Refleksi: Rumpi 2017

Halo, Hepi Nu Yier

Pagi ini, pak sayur dan seluruh jajaran pedagang sayuran tidak akan lewat dan mampir. Begitu juga dengan ibu-ibu yang akan memerlukan bahan makanan untuk kebutuhan hidup tidak akan bergerombol seperti biasanya. Ya, seperti membentuk grup rumpi dalam whatsapp atau line, ibu-ibu selalu punya cara bertemu langsung ketimbang virtual. Tiap paginya, ada tiga titik pedagang dalam dua RT. Ya, ketiganya sama rumpinya. Tapi hari ini tiada seorang pun pedagang muncul. Jadi, ibu-bu akan ketinggalan rumpi hari ini. 

Kata siapa? 

Kubilang juga mereka selalu punya cara buat rumpi di pagi hari. Tak usah jauh-jauh antar RT, rumpi ibu-ibu antar rumah kalau udah ngumpul ya dijabanin kok. Aku ikut rumpi? Jelas. Meski kadang aku tahu bukan hakku buat turut campur, tapi yakinlah, aku hanya ingin tahu. Selebihnya tidak ada, Karenanya, jika yang lain bicara aku lebih memilih mendengarkan. Kalau ada ang tidak jelas baru kupertanyakan kemali hihihi.. 

Lagi-lagi rumpi juga akan terjadi lagi nanti pukul 15.00 WIB, tepat di rumah orang yang paling disegani masyarakat sedusun, di sanalah terjadi saksi bisu pertumpahan rasa ibu-ibu sedusun dari masalah kematian hingga kelahiran, kelegaan hingga hutang, tangisan, cacian, kemarahan hingga tabiat seseorang. Asyik lah pokoknya... 

Kalau bisa curi-curi kesempatan nih, kalau ada pengajian ibu-ibu malam hari dengan sopan dikit mereka dapat berbisik. Asal gak meramai dan menyemut, masih ada aja cucuk-cucuk yang mangap.

Ah. kesempatan secara langsung yang terus saja berlangsung seperti ini memang kadang bisa memicu persekutuan tapi ya mau bagaimana lagi, atas dasar manusiawi yang selalu ingin didengar dan diperhatikan, rumpi menjadi jalur alternatif manusia buat pencitraan, pameran, hingga penghargaan. Coba saja diatur merumpi akan dipenjarakan. Ya sama saja dipenjara pun mereka dapat merumpi. Hikmah hidup dengan manusia, ya rumpi. Oh atau bukan? 

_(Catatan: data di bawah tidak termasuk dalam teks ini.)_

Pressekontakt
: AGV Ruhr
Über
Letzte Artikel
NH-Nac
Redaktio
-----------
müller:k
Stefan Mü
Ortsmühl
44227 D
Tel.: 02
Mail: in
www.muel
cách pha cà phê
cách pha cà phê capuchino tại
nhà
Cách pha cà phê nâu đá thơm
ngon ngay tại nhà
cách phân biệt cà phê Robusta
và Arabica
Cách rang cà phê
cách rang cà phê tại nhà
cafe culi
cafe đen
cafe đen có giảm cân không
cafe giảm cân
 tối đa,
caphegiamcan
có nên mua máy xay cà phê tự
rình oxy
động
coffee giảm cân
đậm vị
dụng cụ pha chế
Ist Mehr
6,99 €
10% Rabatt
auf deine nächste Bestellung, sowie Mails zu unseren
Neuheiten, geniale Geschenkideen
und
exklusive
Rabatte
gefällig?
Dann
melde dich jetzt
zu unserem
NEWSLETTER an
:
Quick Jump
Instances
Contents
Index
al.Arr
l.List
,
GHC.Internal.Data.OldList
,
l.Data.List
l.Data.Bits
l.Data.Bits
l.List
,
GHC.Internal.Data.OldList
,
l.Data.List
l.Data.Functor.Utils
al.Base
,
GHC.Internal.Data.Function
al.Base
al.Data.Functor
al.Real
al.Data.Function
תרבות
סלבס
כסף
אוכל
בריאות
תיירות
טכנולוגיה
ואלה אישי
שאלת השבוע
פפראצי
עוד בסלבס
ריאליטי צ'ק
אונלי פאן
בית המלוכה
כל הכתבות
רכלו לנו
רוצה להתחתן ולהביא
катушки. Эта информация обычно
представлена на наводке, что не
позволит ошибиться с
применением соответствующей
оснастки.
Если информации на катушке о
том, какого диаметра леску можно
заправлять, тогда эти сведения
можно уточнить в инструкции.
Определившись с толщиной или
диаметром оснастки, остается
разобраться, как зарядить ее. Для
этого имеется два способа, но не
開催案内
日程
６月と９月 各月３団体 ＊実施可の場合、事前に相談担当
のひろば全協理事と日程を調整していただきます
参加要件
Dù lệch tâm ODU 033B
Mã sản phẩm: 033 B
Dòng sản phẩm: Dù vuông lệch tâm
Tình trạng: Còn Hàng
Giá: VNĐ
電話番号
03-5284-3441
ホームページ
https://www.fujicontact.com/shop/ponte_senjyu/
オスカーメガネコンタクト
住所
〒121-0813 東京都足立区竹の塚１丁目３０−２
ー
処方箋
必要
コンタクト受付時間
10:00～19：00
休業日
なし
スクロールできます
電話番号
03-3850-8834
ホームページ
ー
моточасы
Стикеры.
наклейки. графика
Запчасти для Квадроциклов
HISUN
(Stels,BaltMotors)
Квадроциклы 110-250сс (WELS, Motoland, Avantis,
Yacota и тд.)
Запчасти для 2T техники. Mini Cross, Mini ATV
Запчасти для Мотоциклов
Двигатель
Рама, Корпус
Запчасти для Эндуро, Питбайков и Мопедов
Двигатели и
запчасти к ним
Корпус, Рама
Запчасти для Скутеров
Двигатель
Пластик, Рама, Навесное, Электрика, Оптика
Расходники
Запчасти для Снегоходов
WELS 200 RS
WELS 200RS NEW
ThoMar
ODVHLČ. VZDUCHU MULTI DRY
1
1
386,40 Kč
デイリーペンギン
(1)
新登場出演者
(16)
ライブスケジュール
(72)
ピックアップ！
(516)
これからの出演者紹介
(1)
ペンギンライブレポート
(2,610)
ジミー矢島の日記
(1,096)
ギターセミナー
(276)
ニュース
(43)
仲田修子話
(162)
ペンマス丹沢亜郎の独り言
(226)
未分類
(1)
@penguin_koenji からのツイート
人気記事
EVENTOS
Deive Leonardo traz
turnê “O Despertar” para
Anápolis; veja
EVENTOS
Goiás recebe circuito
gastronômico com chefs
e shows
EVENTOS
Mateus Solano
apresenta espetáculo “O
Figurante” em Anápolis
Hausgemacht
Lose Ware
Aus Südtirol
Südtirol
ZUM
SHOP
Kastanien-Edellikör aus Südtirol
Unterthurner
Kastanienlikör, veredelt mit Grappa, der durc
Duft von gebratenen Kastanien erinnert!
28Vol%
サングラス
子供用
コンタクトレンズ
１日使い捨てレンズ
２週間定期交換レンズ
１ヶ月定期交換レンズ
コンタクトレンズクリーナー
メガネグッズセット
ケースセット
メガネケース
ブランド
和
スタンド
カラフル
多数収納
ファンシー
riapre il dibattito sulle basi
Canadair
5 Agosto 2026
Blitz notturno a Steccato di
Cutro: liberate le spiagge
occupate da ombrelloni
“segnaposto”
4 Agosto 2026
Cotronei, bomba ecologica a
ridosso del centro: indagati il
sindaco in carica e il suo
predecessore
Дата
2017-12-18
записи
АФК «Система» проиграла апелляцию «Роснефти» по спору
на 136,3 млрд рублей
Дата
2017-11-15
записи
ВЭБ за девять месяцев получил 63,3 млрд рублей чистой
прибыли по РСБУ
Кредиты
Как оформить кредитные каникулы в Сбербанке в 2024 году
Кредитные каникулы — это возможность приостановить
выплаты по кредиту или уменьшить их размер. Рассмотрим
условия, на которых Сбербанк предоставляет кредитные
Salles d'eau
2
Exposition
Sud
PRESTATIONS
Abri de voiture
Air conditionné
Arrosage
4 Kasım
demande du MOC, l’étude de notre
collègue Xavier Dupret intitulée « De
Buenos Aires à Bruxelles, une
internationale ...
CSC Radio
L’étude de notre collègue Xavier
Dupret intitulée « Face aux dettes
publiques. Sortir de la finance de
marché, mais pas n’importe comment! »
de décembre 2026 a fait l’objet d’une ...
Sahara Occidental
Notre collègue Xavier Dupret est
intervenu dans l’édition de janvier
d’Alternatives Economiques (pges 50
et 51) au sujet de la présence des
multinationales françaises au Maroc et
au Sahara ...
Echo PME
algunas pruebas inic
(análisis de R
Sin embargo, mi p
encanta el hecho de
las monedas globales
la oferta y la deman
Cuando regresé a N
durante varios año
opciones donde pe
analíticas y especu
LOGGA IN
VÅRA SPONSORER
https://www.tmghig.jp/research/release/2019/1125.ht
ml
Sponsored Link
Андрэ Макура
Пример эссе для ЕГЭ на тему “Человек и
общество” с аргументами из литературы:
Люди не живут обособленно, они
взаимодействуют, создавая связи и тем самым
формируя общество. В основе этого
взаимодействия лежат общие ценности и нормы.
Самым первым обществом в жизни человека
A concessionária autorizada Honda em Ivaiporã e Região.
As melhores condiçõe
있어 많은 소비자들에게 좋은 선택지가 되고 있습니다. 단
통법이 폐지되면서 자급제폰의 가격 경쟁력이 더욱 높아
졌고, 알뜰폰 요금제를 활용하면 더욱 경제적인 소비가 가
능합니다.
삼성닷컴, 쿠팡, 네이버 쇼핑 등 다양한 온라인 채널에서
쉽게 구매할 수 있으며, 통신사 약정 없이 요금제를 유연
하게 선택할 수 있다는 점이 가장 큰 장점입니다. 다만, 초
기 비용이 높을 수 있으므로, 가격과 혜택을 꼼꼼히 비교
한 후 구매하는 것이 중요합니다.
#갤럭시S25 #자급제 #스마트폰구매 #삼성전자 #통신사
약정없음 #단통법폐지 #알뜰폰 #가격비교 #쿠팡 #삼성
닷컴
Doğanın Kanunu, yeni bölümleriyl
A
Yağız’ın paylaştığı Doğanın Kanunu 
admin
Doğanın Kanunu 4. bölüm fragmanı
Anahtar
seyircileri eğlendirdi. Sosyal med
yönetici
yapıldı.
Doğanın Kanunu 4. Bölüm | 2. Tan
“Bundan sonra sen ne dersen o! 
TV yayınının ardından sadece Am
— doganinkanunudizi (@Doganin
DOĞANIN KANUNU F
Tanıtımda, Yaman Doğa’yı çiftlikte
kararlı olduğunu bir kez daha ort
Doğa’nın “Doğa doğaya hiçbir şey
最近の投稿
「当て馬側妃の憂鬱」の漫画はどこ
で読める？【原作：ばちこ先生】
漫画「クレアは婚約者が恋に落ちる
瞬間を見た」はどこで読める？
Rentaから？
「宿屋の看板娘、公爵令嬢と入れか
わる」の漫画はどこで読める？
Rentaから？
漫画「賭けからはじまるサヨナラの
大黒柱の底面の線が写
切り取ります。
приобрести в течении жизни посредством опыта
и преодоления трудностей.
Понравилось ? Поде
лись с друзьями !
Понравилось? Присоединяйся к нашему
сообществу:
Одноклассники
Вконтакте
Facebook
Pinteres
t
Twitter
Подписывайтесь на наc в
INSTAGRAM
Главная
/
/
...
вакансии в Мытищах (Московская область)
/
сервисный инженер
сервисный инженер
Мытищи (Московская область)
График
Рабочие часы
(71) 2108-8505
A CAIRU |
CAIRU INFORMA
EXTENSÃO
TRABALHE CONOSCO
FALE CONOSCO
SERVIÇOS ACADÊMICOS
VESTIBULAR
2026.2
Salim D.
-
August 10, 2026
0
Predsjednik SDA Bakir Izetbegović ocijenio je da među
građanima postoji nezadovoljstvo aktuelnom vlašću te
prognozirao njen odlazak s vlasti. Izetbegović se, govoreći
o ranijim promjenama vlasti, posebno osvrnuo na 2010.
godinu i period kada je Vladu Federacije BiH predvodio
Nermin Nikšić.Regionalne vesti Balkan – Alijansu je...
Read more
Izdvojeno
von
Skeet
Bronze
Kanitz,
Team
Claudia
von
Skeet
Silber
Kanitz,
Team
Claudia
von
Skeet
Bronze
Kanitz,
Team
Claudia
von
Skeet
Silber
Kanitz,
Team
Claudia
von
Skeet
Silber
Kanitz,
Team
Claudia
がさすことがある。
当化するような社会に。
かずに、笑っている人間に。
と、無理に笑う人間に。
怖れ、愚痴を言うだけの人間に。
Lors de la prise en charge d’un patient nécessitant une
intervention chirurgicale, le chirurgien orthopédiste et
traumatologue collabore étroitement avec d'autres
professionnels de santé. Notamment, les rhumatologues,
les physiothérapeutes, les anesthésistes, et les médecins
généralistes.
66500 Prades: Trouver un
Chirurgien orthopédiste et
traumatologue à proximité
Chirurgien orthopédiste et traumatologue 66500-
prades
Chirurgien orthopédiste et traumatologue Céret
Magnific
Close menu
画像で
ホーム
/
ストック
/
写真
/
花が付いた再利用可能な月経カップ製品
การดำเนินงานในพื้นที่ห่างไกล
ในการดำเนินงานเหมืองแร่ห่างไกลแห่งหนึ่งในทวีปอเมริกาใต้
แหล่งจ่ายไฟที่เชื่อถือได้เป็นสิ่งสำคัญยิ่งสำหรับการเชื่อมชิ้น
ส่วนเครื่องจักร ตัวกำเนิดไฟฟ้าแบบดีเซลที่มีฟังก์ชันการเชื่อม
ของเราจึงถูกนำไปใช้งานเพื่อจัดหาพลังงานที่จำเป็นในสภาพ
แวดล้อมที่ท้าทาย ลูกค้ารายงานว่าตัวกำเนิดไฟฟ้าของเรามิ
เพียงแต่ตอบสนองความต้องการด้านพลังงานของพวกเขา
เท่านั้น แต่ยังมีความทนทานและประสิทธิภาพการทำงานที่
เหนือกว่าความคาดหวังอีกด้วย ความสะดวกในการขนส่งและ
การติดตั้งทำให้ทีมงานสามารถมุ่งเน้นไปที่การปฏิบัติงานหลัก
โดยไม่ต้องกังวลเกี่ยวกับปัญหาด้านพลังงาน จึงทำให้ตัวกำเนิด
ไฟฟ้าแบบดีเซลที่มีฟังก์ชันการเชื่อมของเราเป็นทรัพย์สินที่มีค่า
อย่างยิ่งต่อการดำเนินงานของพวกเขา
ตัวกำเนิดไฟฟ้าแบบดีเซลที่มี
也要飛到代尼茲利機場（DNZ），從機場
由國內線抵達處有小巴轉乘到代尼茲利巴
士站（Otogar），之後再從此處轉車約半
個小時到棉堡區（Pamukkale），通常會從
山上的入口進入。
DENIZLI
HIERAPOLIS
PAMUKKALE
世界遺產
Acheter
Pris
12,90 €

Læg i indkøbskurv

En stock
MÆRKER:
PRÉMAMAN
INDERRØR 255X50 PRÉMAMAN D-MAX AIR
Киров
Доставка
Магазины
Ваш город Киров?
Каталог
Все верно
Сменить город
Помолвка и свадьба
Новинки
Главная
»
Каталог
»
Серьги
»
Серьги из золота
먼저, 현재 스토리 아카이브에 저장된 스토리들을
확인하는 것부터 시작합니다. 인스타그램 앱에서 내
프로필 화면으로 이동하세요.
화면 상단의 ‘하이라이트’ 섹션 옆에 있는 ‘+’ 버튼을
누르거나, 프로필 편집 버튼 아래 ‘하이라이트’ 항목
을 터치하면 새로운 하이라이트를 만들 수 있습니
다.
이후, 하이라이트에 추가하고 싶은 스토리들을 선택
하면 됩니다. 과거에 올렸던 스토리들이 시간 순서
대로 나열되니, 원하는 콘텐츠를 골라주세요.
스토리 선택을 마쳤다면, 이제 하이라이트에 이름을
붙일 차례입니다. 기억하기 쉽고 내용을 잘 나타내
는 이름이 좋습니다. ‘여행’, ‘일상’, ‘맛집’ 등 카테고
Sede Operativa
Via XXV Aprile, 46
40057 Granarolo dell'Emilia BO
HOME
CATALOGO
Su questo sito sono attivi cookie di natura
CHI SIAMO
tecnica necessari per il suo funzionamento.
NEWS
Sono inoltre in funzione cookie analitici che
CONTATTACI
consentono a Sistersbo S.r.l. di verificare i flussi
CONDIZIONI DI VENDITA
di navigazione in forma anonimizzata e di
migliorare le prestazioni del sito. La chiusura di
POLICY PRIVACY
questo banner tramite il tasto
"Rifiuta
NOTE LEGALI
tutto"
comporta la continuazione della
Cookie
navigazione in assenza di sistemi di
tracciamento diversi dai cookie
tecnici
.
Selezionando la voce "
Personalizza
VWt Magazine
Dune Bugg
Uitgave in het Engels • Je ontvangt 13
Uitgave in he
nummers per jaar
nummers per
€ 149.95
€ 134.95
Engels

Jelaskan! Bagian mana yang menurutmu jelek? 
Mungkin saja  obrolan dikit yang memicu sengit pun kadang termaknai legit apabila filter buat rumpi kurang kuat, berujung sakit hati dan tak mau kenal lagi. Mungkin yang dilarang ialah rumpi macam itu, yang tancap gas dan tidak menginfokan malah mencela. Kalau rumpinya standar aja, kenapa sih mesti masih ada yang melarang buat buka suara? Sekadar ngomong lo. 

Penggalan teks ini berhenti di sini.